USS HARRY S. TRUMAN, At Sea (NNS) -- This year aboard USS Harry S. Truman (CVN 75) 32 Sailors donned khaki uniforms and chief petty officer (CPO) combination covers for the first time during a chief pinning ceremony Sept. 16.

The chiefs' pinning ceremony is a Navy tradition, which dates back to when the CPO pay-grade was created in 1893. The ceremony signifies these Sailors are ready to take on the additional responsibilities of a chief petty officer.
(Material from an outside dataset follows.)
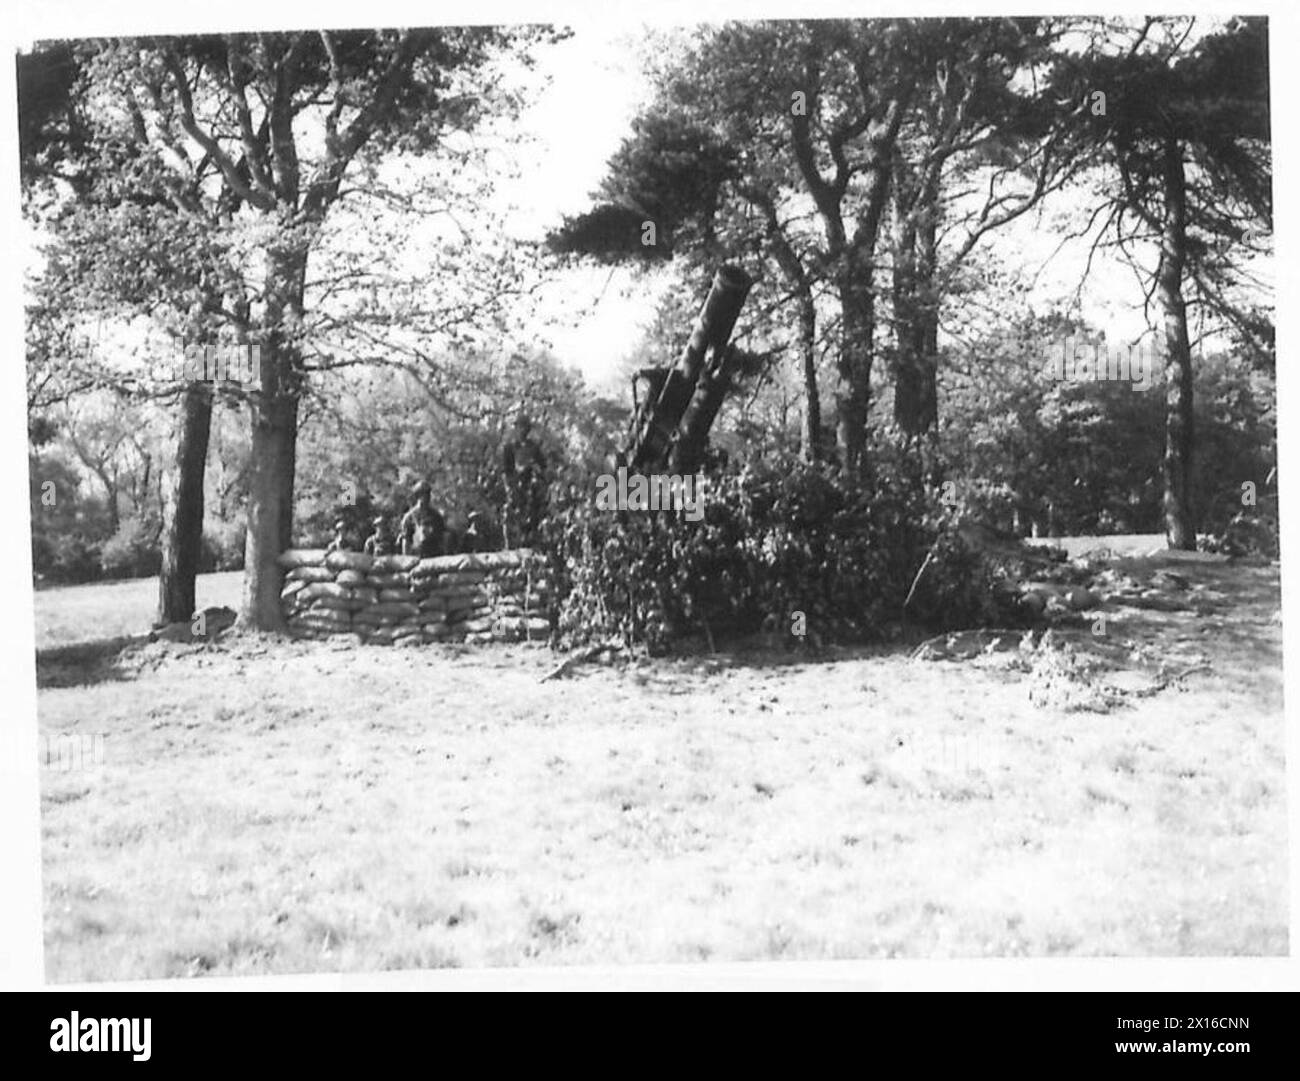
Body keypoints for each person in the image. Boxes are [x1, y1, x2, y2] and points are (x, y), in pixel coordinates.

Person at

"I think it is an honor to be selected to such a prestigious rank," said Chief Aviation Boatswain's Mate [Handling](AW/SW) Lennis Herd. "There is a lot of history and tradition that comes along with the rank. It is truly an honor to be a part of that." Every new chief has their own unique view point on what becoming a chief means to them.

"My father is a retired chief," said Herd. "To me, becoming a chief means carrying on a legacy, carrying on that Navy tradition."

"Being a chief to me is a culmination of 10 years," said Chief Hospital Corpsman (SW/AW/ FMF) Dusty Webb. "My primary goal is to mentor and train junior Sailors. This is a point in my career where I can finally give back."

Putting on anchors for the first time is perhaps the most important moment in a Sailor's career. "The uniform is not the uniform without the anchors," said Webb. "When we marched out to the ceremony initially, we were not wearing the anchors. You're not a chief until you are wearing those anchors."

"It was a good feeling," said Herd. "The anchors I had for the pinning were actually my dad's anchors that he wore as a chief. My dad passed away last August, and when I put them on for the first time I felt like I was living up to his dream as well."

The pinning served as the final stage of the six-week CPO induction period that all chief selects throughout the Navy must go through before they can officially become chief petty officers.

"It is a process that is designed to change your thought process," said Webb. "It focuses on how you are perceived and how you approach certain situations. They want to take you out of that E-6 [first class petty officer] mind frame and make you a chief."

These new chiefs are among the best leaders Truman has to offer. Their decisions and actions as chiefs will help mold the future of the Navy.